It’s a fairly common belief that “good things never happen to me”. Victims of abuse in Australia are not used to getting very much, you know, so they have never had much to cheer for or hope for in years gone by.
The same applies to compensation for victims. Most States of Australia have a victim’s compensation scheme. The maximum award for compensation varies from around fifty thousand dollars to seventy five thousand dollars. The statutory limitation is usually three years. In New South Wales, the time limit is two years. In NSW, victims of child sexual abuse usually receive up to thirty-five thousand dollars; the most serious cases of long-term pattern abuse can receive forty thousand dollars to fifty thousand dollars. These sorts of payouts are what I call token payouts. They are not calculated using any formula. They are simply amounts which the government scheme can afford. They do not reflect in any way the victim’s suffering, past or future. They take no account of economic loss, past or future. Typically, civil payouts by churches and charities are often in the order of fifty thousand dollars to a hundred thousand dollars. In some cases a bit more. But these are still token payments. They are payments offered to people who are living in poverty. The institutions take advantage of the victims’ poor circumstances. The victims are expected to take the money and keep quiet.
Australia’s Royal Commission is bringing hope to many thousands of victims of institutional child sexual abuse…. hope that there will be justice and redress…. hope that perpetrators will be jailed…. hope that real compensation will be paid. Gone are the days of simple apologies. Saying sorry is easy and, in itself, is often unhelpful to the victims. I believe that when someone says that they are sorry, they must be really sorry. Compensation is needed to “seal” the apology and to make it believable and genuine. Real compensation sends the message to the community that the perpetrator did the wrong thing. The message is given to the community that this sort of behaviour is unacceptable and will be met with the full force of the law if it happens again.
The Laws of Australia state at [33.10.10]:
“The principal remedy for tort is compensatory monetary damages. It is recognised that damages cannot return a plaintiff precisely to the pre-tort position, but the award is calculated to achieve this as far as money can. The remedial purpose of compensation is to put injured parties back as nearly as possible into the position in which they would have been had the wrong not been committed”.
These principles are further expounded in Todorovic v Waller[i], a 1980 High Court of Australia decision which states:-
1. A plaintiff who has been injured by the negligence of the defendant should be awarded such a sum of money as will, as nearly as possible, put him in the same position as if he had not sustained the injuries.
2. Damages for one cause of action must be recovered once and forever, and (in the absence of any statutory exception) must be awarded as a lump sum; the court cannot order a defendant to make periodic payments to the plaintiff.

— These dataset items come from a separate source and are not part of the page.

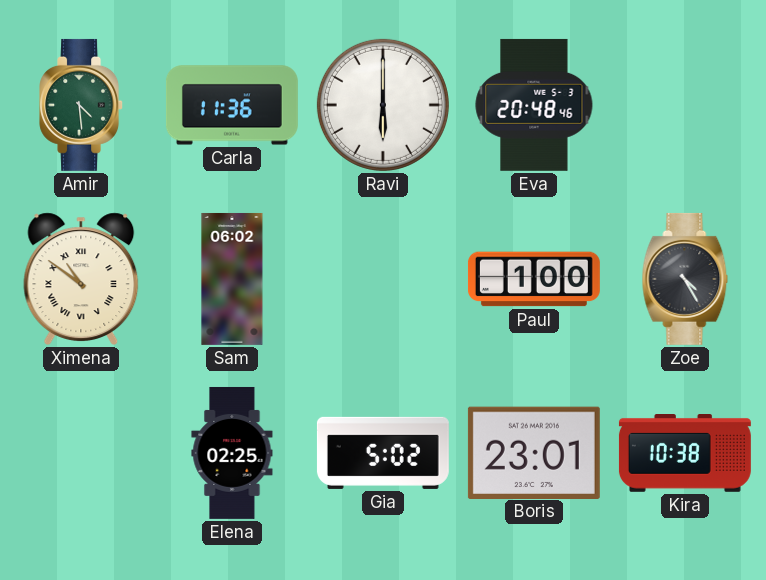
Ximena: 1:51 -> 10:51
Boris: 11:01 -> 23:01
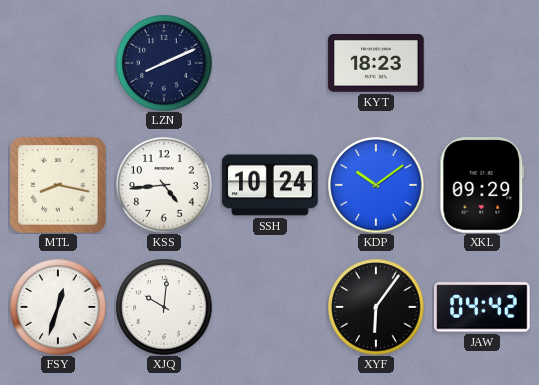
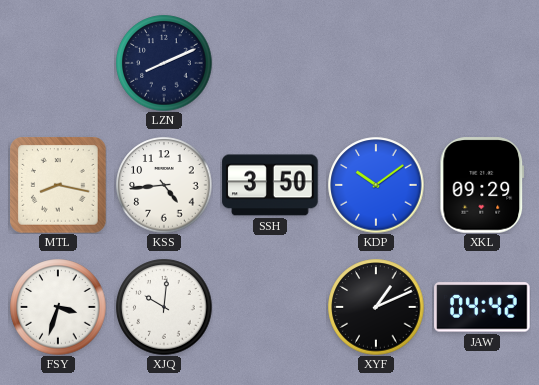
KYT: 18:23 -> none
SSH: 10:24 -> 3:50
FSY: 12:33 -> 3:33
XYF: 6:06 -> 1:11
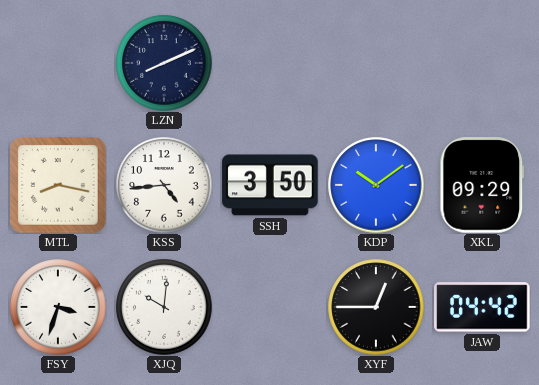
XYF: 1:11 -> 12:45
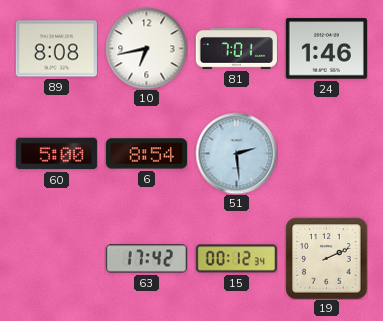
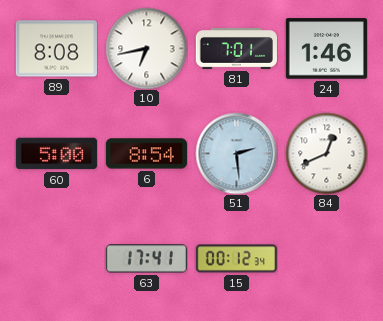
84: none -> 12:41
63: 17:42 -> 17:41
19: 2:11 -> none
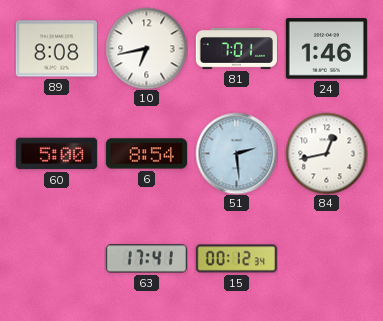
84: 12:41 -> 12:43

3. The Court has no concern with the manner in which the plaintiff uses the sum awarded to him; the plaintiff is free to do what he likes with it.
4. Fourthly, the burden lies on the plaintiff to prove the injury and the loss for which he received damages.
I think it is important to recognise that it is the law in Australia that compensation must be awarded in a lump sum. This is to be a sum of money which will as far as possible return a victim to the same position that he or she would have occupied if it was not for the abuse suffered. It is also to be noted that compensation serves a remedial purpose as well as a restorative purpose. I think it is interesting that the case of Todorovic gives an injured party full and unfettered right to do what he or she wants to do with their lump sum compensation. I will be proposing to the Royal Commission that free expert financial advice be made available to all victims seeking compensation and the costs of this advice be built into a national fund to be subsidised by the institutions at fault. All too often, victims who have never seen thousands of dollars before receiving a lump sum find their compensation is used up with very little to show for it. However, with sound financial advice, there is an opportunity for victims to use their compensation money wisely, perhaps to purchase a house and to have something left over to invest and to provide an income for themselves into their old age.
 Todorovic v Waller (1981) 150 CLR 402, 412.